Richter setzte diese letzten Worte in Anführungsstriche als Zeichen des bewussten Zitats, und er konnte sicher sein, dass die Leser ihn verstanden. Denn diese Worte spricht der Bürgermeister Jadup in Rainer Simons Film "Jadup und Boel" - zehn Jahre verbotene Worte in der DDR. Ich erinnere mich noch lebhaft an jenen Tag nach der Maueröffnung, als Rolf Richter in einer Zusammenkunft des Filmverbandes spontan eine Gruppe zusammenrief, nun jene Filme einzufordern, die in den Tresoren lagen. Und wenn - wenige Wochen danach - zehn verbotene DEFA-Filme in die Kinos kamen, angeführt von Frank Beyers "Spur der Steine", war es vor allem sein Verdienst.

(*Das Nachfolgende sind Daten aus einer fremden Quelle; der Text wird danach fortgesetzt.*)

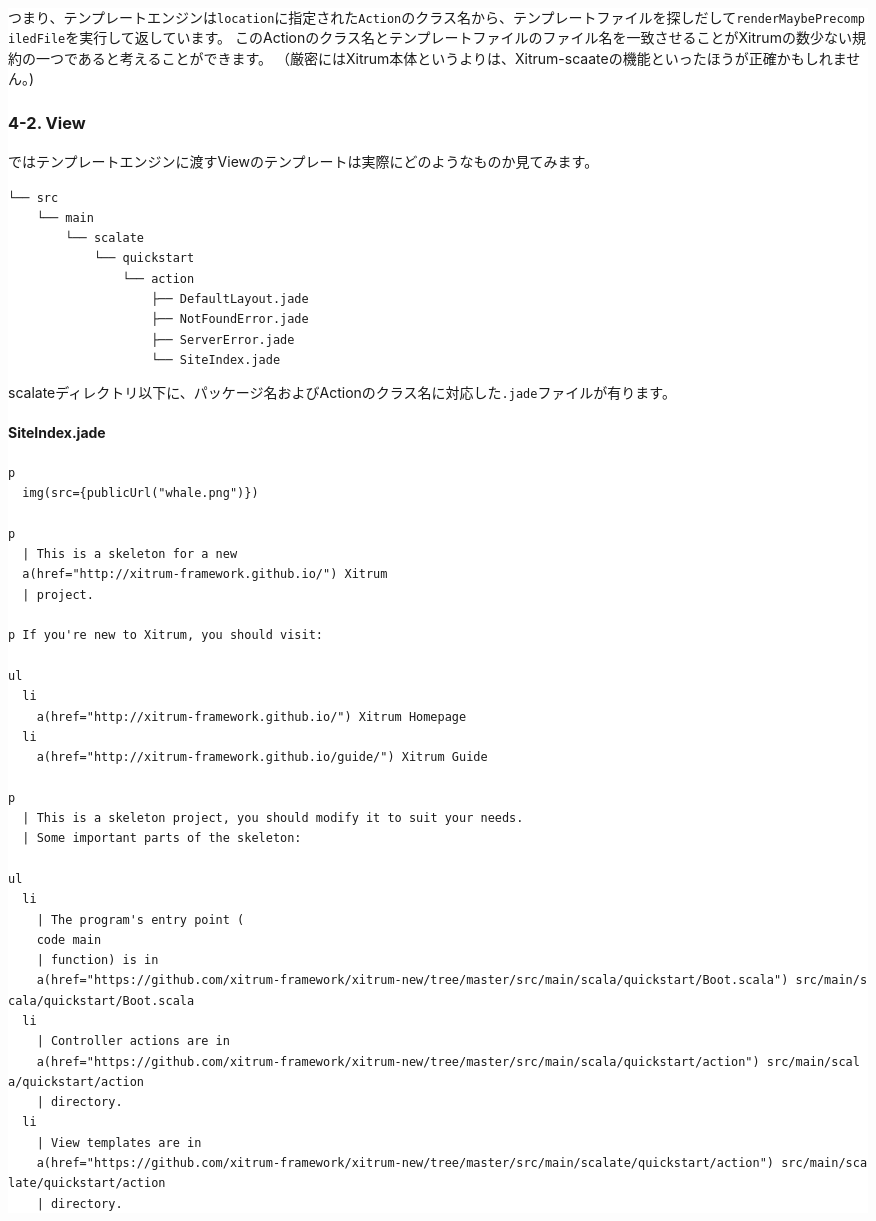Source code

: つまり、テンプレートエンジンは`location`に指定された`Action`のクラス名から、テンプレートファイルを探しだして`renderMaybePrecompiledFile`を実行して返しています。
このActionのクラス名とテンプレートファイルのファイル名を一致させることがXitrumの数少ない規約の一つであると考えることができます。
（厳密にはXitrum本体というよりは、Xitrum-scaateの機能といったほうが正確かもしれません。)

### 4-2. View

ではテンプレートエンジンに渡すViewのテンプレートは実際にどのようなものか見てみます。

    └── src
        └── main
            └── scalate
                └── quickstart
                    └── action
                        ├── DefaultLayout.jade
                        ├── NotFoundError.jade
                        ├── ServerError.jade
                        └── SiteIndex.jade

scalateディレクトリ以下に、パッケージ名およびActionのクラス名に対応した`.jade`ファイルが有ります。

#### SiteIndex.jade

    p
      img(src={publicUrl("whale.png")})

    p
      | This is a skeleton for a new
      a(href="http://xitrum-framework.github.io/") Xitrum
      | project.

    p If you're new to Xitrum, you should visit:

    ul
      li
        a(href="http://xitrum-framework.github.io/") Xitrum Homepage
      li
        a(href="http://xitrum-framework.github.io/guide/") Xitrum Guide

    p
      | This is a skeleton project, you should modify it to suit your needs.
      | Some important parts of the skeleton:

    ul
      li
        | The program's entry point (
        code main
        | function) is in
        a(href="https://github.com/xitrum-framework/xitrum-new/tree/master/src/main/scala/quickstart/Boot.scala") src/main/scala/quickstart/Boot.scala
      li
        | Controller actions are in
        a(href="https://github.com/xitrum-framework/xitrum-new/tree/master/src/main/scala/quickstart/action") src/main/scala/quickstart/action
        | directory.
      li
        | View templates are in
        a(href="https://github.com/xitrum-framework/xitrum-new/tree/master/src/main/scalate/quickstart/action") src/main/scalate/quickstart/action
        | directory.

Als sei jetzt alles möglich, notwendig, wichtig zu tun, stürzte sich Rolf Richter in den Kampf mit den Institutionen, um Bewahrenswertes zu retten, auch um das Filmtheater Babylon zu dem zu machen, was es heute ist: Treffpunkt junger Leute, Szenekino, Heimstatt für Künstler und den besonderen Film. Er plante und entwarf neue Themen für den Dokumentarfilm, die er mit Eduard Schreiber realisierte. Die Uraufführung des letzten mit dem Titel "Tribüne", eine Demontage der Selbstdarstellung von Diktatoren, wird er nicht mehr erleben.
Er hatte zu malen begonnen, zunächst spielerisch und kleinformatig, auf Postkarten, dann mutiger, seiner Fantasie vertrauend, so dass er im Sommer vergangenen Jahres eine Ausstellung im Kreuzberger Kunstkeller in der Stresemannstraße wagte. Er verstand die Wende als Herausforderung, eigenes zu verteidigen, zu überdenken, mehr zu tun als je zuvor. Lethargie kannte er nicht, Resignation hasste er. Mehr arbeitend als gut war, mutete er sich zu viel zu. Am 21. August versagte sein Herz."